Nie zmienia poglądów
„Partia liberalna, zdroworozsądkowa, nowoczesna, nie tylko z nazwy, tłumów nie porwie. A żeby wygrać z PiS, trzeba właśnie temu tłumowi mieć coś do zaoferowania. Coś bardziej namacalnego, konkretnego niż nie bardzo zrozumiała idea „państwa prawa”, „demokracji liberalnej” czy „europejskości” – tłumaczył swoje poglądy w jednym z felietonów dla tygodnika „Przegląd".
Prawica widzi w nim przede wszystkim poglądy polityczne przeciwnika rozliczeń z komunistyczną przeszłością. Wieloletnia kwerenda krakowskiego oddziału Instytutu Pamięci Narodowej zaowocowała znalezieniem w archiwum notatki, z której ma wynikać, że Jan Widacki w 1980 r. był jako wykładowca etatowym pracownikiem Wyższej Szkoły Oficerskiej MSW w Legionowie im. Feliksa Dzierżyńskiego.
Profesor Widacki jest autorem kilkunastu książek z zakresu kryminalistyki i kryminologii. Zahaczył też o historię, pisząc m.in. „Kniazia Jaremę” o Jeremim Wiśniowieckim. Ma na swoim koncie około 300 publikacji naukowych ogłoszonych również za granicą.
Zdarzyło mu się być samemu podsądnym.
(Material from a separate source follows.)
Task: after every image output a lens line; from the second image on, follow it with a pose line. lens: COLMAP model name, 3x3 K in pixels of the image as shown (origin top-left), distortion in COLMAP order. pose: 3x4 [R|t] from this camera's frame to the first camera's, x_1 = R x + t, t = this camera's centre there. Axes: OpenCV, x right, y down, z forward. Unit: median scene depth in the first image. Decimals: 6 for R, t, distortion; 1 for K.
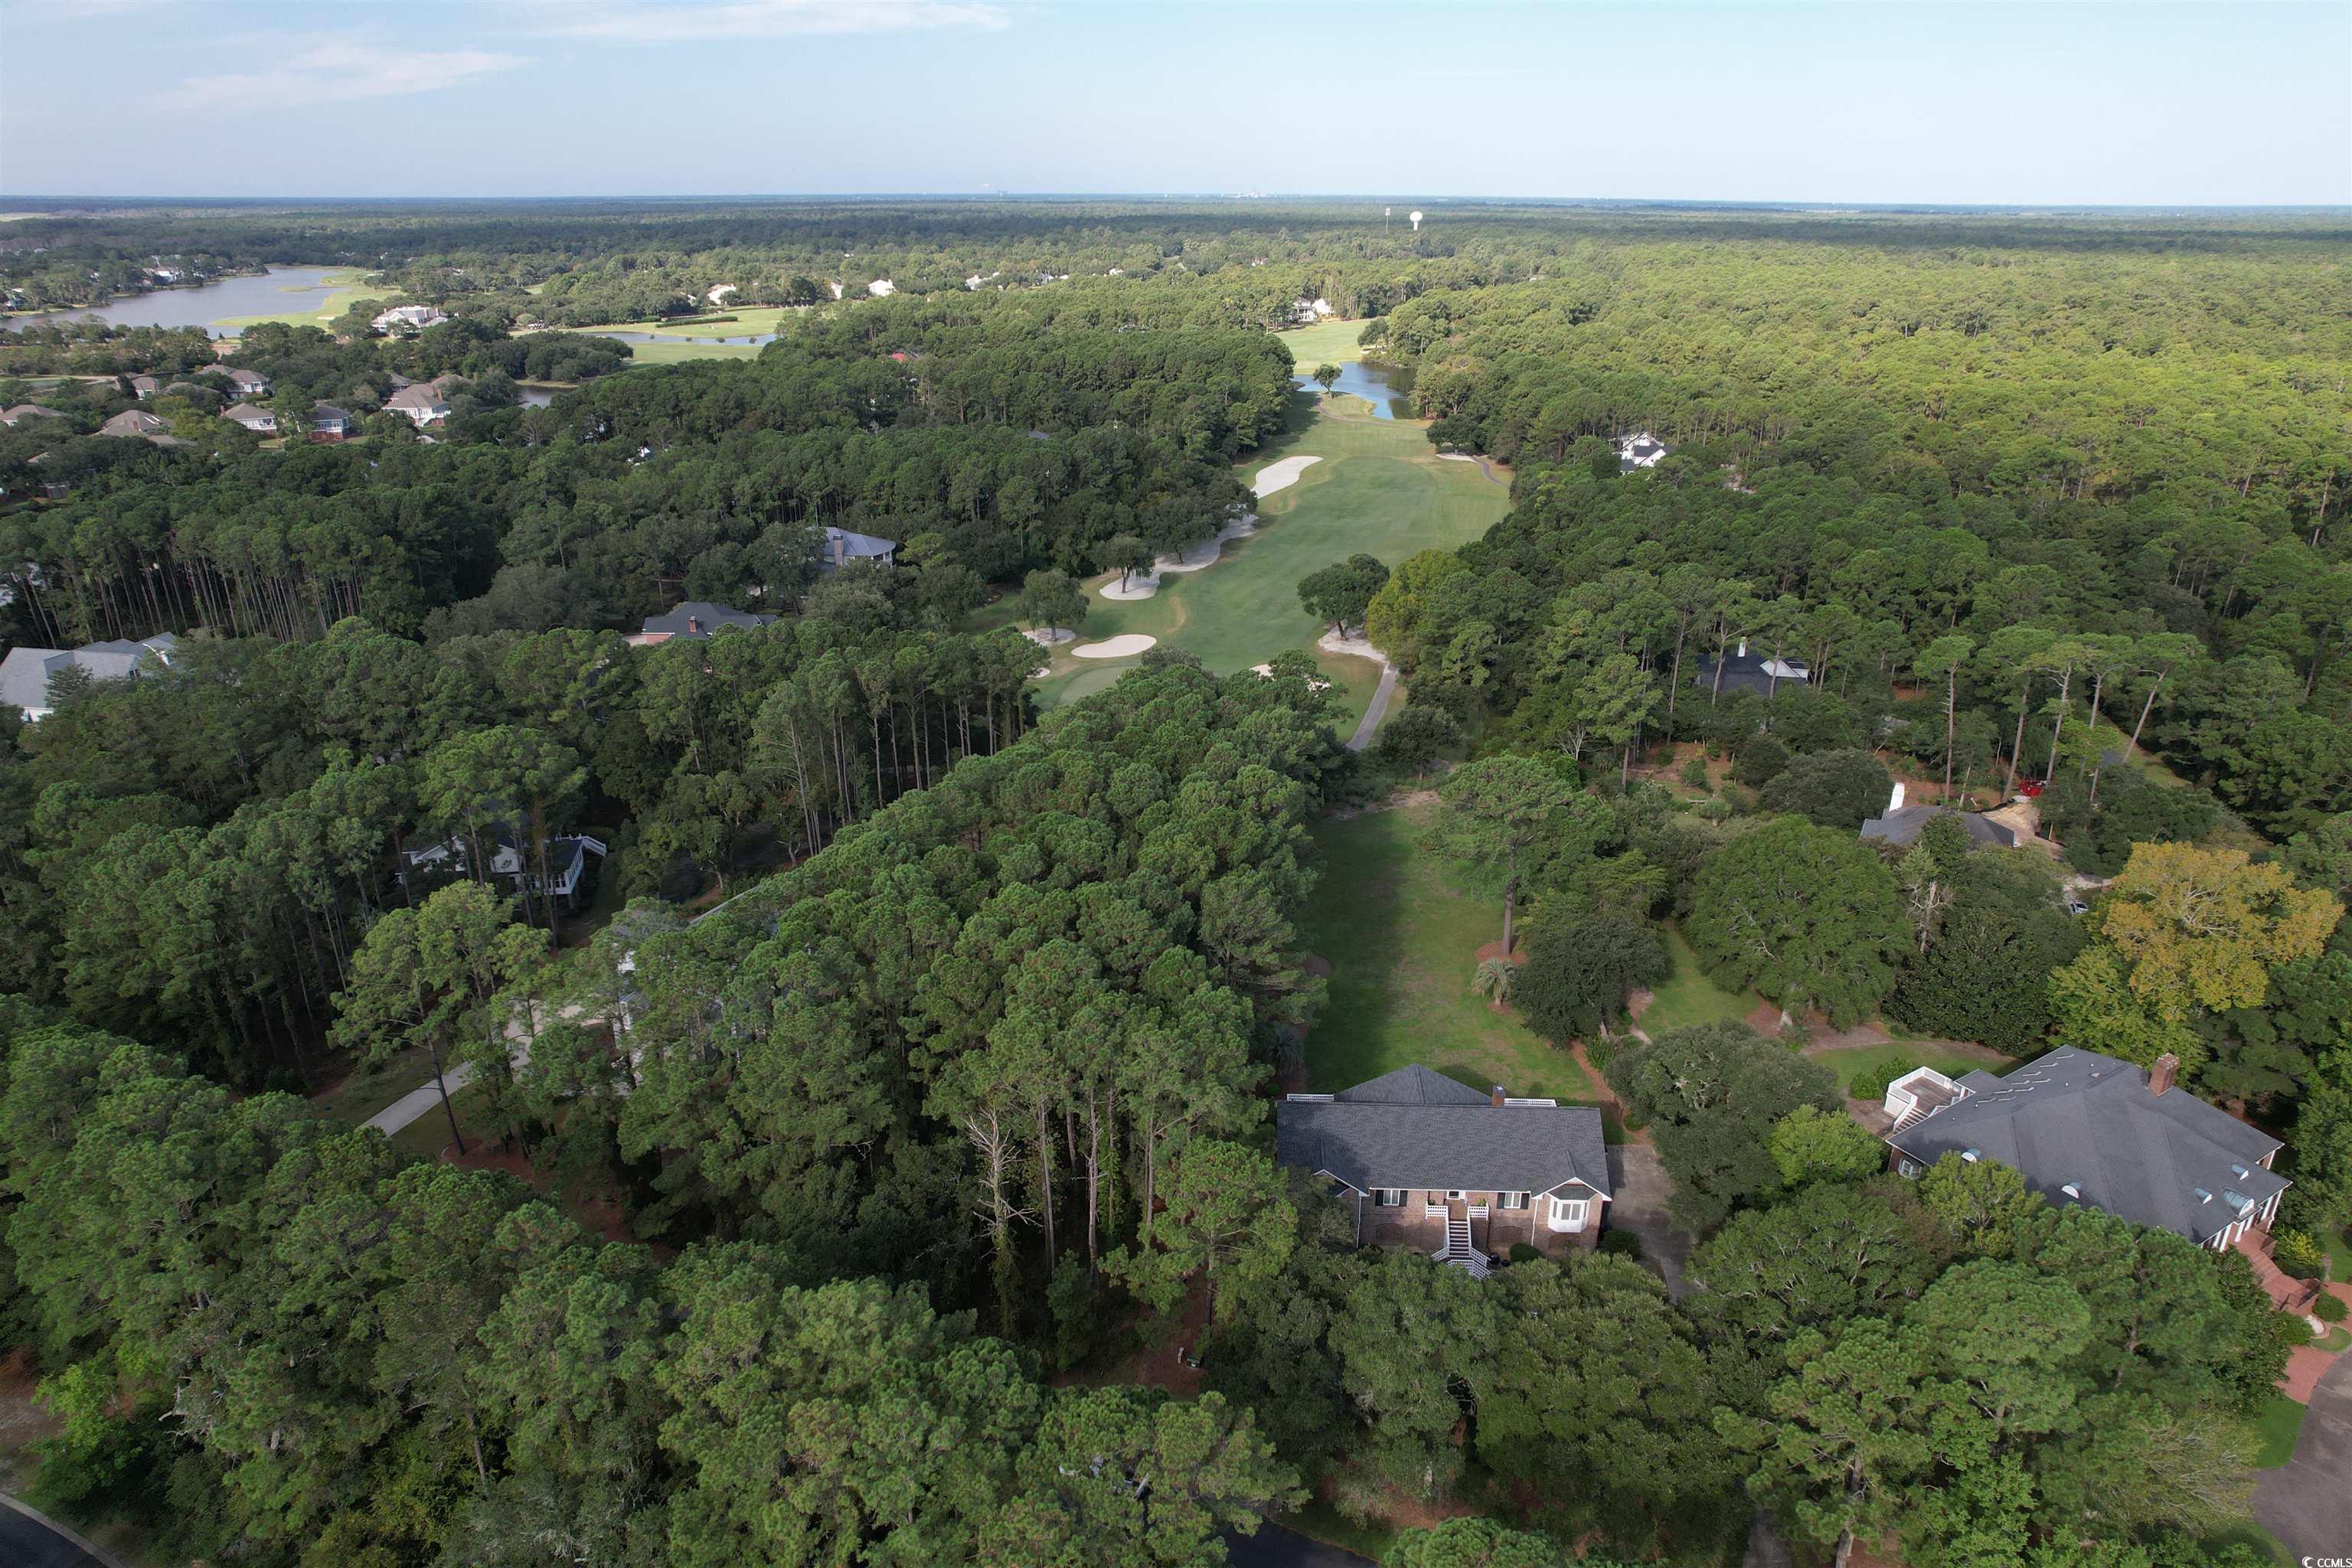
lens RADIAL K [[1499.5, 0, 1173.3], [0, 1499.5, 793.3], [0, 0, 1]] dist [-0.066345, 0.048788]
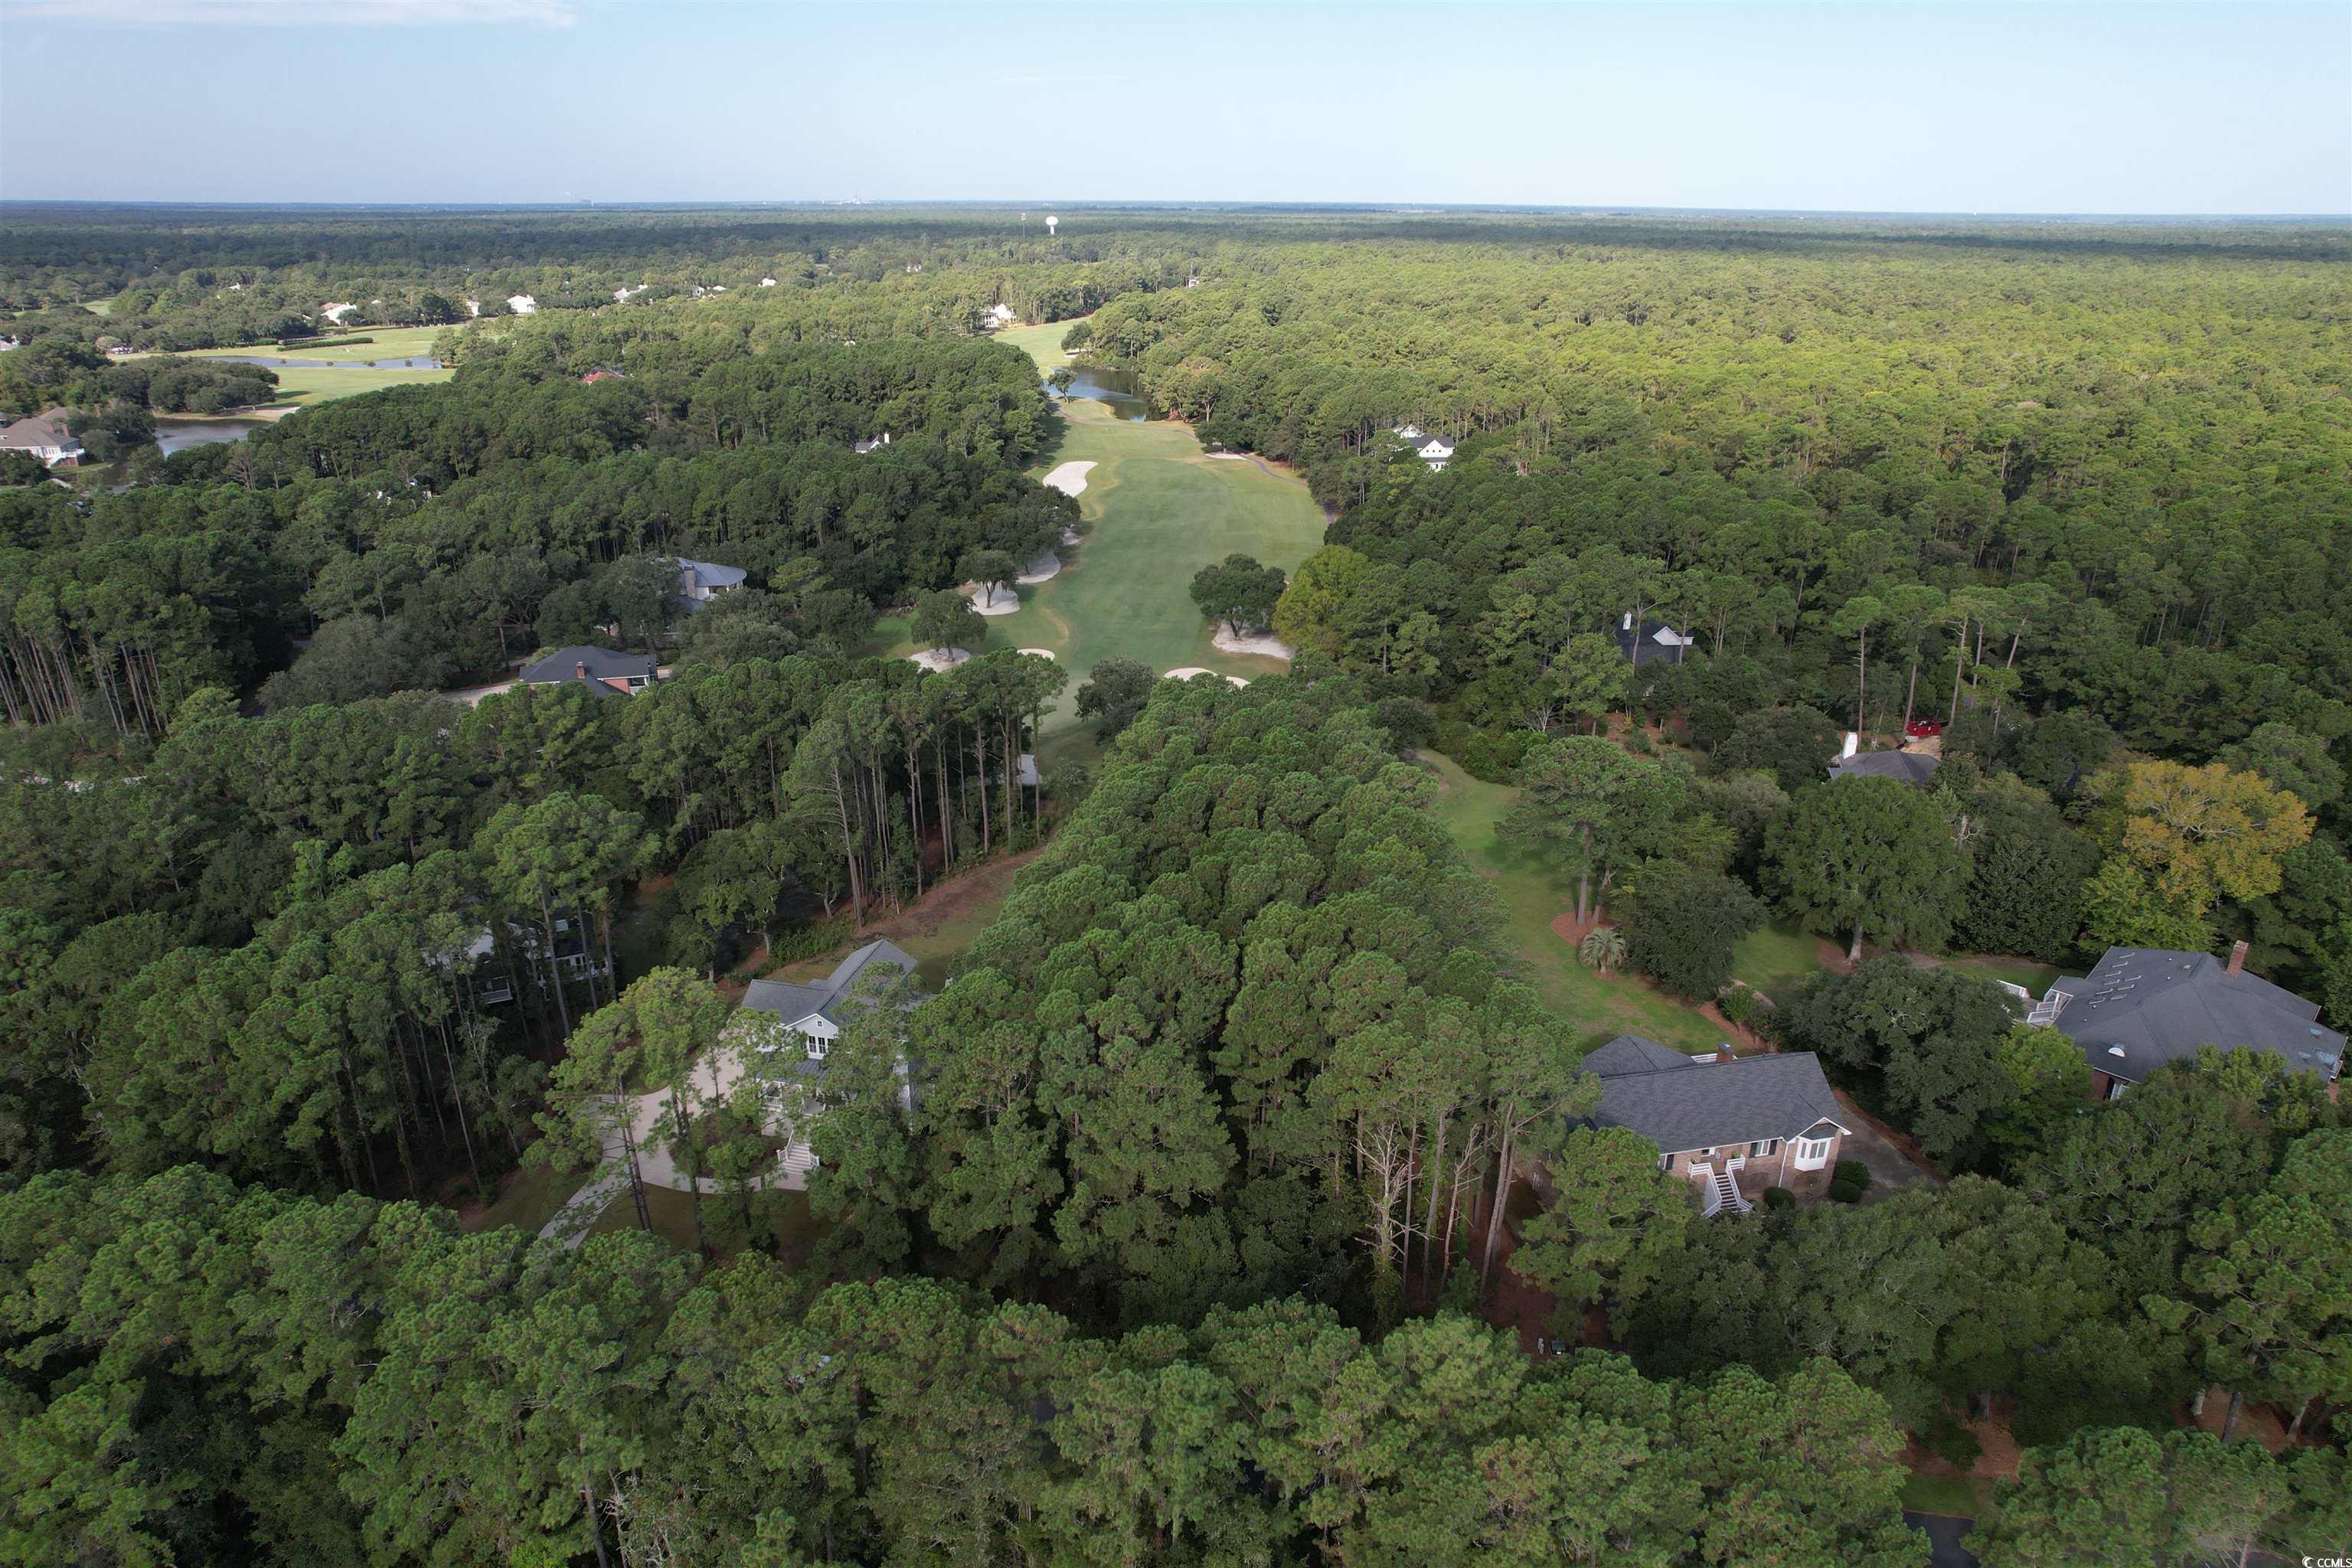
lens RADIAL K [[1499.5, 0, 1192.6], [0, 1499.5, 785.4], [0, 0, 1]] dist [-0.066345, 0.048788]
pose [[0.968771, -0.089601, 0.231204, -0.142005], [0.091436, 0.995807, 0.002785, -0.009017], [-0.230484, 0.018443, 0.972901, 0.021628]]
Został uniewinniony przez Sąd Okręgowy w Warszawie m.in. od zarzutu nakłaniania świadków do fałszywych zeznań w procesie „Malizny”. Miał również namawiać znanego lobbystę Marka Dochnala, by ten nie oczerniał przed komisją śledczą ds. PKN Orlen Jana Kulczyka. Trzeci zarzut wobec Widackiego dotyczył przekazywania grypsów klientowi, który odsiaduje dożywocie za podwójne zabójstwo.
Sam Widacki twierdził, że śledztwo prowadzone za rządów PiS miało wykazać, że „istnieje urojony układ polityczno-biznesowo-gangsterski". Dodał, że do współoskarżonych ma więcej szacunku niż do ludzi, „którzy do tego procesu doprowadzili”.
Sąd uniewinnił Widackiego od popełnienia wszystkich zarzucanych mu czynów. Wyrok ten uprawomocnił się, nie będąc skarżonym przez prokuratora. – „Mówi się o mnie, że jestem obrońcą ubeków. To wymyślił Wildstein. Tymczasem moimi klientami było około tysiąca osób, w tym jeden funkcjonariusz SB – mówił w jednym z wywiadów prof. Widacki.
Jaką dewizą się kieruje? Kilka lat temu pisał w jednym z felietonów, że "wierzy, iż Polska zbliża się do ideału państwa prawa" . "Napis na sądach warszawskich głosi: „Sprawiedliwość jest ostoją mocy i trwałości Rzeczypospolitej. Obyśmy my i nasze dzieci, czytając ten napis, czuli otuchę, nie trwogę o los Rzeczypospolitej". Chyba nie wyobrażał sobie nawet wtedy, że będzie bronił Wałęsy przed IPN i PiS.